In diesem Artikel geht es nicht um Fettleibigkeit. Ich möchte Bewusstsein schaffen und diejenigen ansprechen, die schlank sein wollen und müssen, weil sie Leistungen auf einem Top-Level erbringen wollen. Es ist natürlich sehr wichtig die krankmachenden Aspekte der Fettleibigkeit nicht aus dem Auge zu verlieren, denn die gesundheitsgefährdenden Einflüsse des Übergewichts haben sehr viel mit den Wechselwirkungen von Körperfett und Immunsystem zu tun. Fettleibigkeit (Adipositas) treibt den Körper in einen entzündlichen Zustand hinein, der ernste Folgen für die Gefäße und den Stoffwechsel des Körpers hat (Diabetes Typ 2, Bluthochdruck etc.) Aber nun zurück zur Physiologie, zum gesunden Menschen und ein anderes Mal mehr Details zur Pathophysiologie.

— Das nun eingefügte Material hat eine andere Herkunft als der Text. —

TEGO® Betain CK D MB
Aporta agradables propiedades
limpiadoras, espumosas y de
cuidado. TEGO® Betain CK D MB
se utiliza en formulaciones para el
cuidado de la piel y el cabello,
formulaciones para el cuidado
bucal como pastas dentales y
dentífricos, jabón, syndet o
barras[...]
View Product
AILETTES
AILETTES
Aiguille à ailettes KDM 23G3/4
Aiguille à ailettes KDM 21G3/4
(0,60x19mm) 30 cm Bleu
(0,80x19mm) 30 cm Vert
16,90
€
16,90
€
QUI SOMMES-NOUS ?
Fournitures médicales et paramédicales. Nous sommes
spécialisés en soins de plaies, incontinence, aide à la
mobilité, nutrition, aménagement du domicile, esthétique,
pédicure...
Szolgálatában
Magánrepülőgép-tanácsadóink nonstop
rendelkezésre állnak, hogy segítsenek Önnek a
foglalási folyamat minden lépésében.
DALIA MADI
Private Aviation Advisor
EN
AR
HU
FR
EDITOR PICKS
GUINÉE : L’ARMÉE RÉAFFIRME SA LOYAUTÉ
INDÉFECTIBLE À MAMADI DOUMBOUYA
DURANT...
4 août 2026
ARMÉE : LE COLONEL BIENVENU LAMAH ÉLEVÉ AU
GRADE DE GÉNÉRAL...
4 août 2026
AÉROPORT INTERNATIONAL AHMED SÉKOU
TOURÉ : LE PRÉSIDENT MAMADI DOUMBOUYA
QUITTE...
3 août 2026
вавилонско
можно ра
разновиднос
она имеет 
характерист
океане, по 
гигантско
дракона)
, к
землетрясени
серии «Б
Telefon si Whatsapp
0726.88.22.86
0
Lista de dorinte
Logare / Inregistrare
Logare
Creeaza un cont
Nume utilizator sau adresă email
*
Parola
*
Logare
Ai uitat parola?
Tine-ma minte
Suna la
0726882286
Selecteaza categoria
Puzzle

Das Fettgewebe ist eng mit der angeborenen Immunität verknüpft und an sämtlichen Entzündungs- und Heilungsprozessen beteiligt.
Es hat entzündliche ebenso wie entzündungshemmende und die Entzündung modulierende Eigenschaften. Bis heute wurden mehr als 100 Moleküle (Peptide und Proteine) identifiziert, die dabei mitwirken. All diese Moleküle können als immunologisch, metabolisch und neurologisch aktiv gesehen werden… sie bilden alle zusammen ein eng miteinander verflochtenes Gewebe. Deshalb kann man immunologische/entzündliche Parameter (CRP, TNF, IL-6) häufig dann messen, wenn auch Stoffwechselstörungen vorliegen (wie bei Athleten die Insulinresistenz oder ein Diabetes Typ 2 oder eben Fettsucht etc.).
Das Fettgewebe sollte daher als Schnittstelle zwischen Energiestoffwechsel und Immunsystem gesehen werden, als ein ganz wichtiger Vermittler.


Ohne angeborene Immunität keine intakte erworbene Immunität

Die uns angeborene Immunität ist Voraussetzung dafür, dass überhaupt eine angemessene erworbene Immunität entstehen kann. Das bleibt das ganze Leben lang so, beide bleiben unabdingbar dynamisch aneinander gebunden, sowohl bei der harmonischen Kooperation mit unserer eigenen Flora (Darm, Blase etc.), als auch bei der Arbeit gegen gefährdende Viren und Bakterien. Wenn ein offensichtliches Stoffwechsel-Ungleichgewicht vorliegt, können aufgrund der engen Verbindungen zwischen Fettgewebe und Immunsystem sowohl gesättigte Fettsäuren aus der Nahrung als auch solche, die die im Körper aus Triglyceriden entstanden sind, entzündliches Potential haben. Hier kommen die ungesättigten Fettsäuren ins Spiel, sie dämpfen Entzündungsprozesse (aber dazu ein anderes Mal mehr über).

Fett macht nicht fett!
Dies war nicht mehr als eine sehr grobe Annäherung an ein Thema, das leicht ein Buch füllen könnte. Ich hoffe dennoch, dass ich vermitteln konnte, dass das Fettgewebe rehabilitiert werden muss. Es ist nicht das Fett, das fett macht, sondern das zu viele Essen! Fett ist äußerst wichtig für die Gesundheit, die Energieversorgung und für eine intakte Funktion des Immunsystems. Und es ist von außerordentlicher Bedeutung für die Ausdauerleistung. Eine Triathlon-Langdistanz kann man nur durch eine Energieversorgung aus dem Fettgewebe überstehen. Zu viel Fettgewebe ist allerdings schädlich, weil die Balance zwischen Immunsystem und Fettgewebe gestört ist. Fettleibigkeit führt zu einer systemischen Entzündung, durch die in erster Linie Gefäße und Stoffwechsel geschädigt werden, ebenso führt aber auch fehlendes Fettgewebe zu Immundefekten und Stoffwechselstörungen. Es dreht sich alles darum, den Körper in der Balance zu halten. Es ist eine große Herausforderung für jeden von uns, das Ganze zu sehen und nicht nur die Einzelteile.

Wir sollten unsere Einstellung gegenüber dem Fettgewebe überdenken, es ist höchste Zeit dafür. Es ist an der Zeit, es zu entdämonisieren!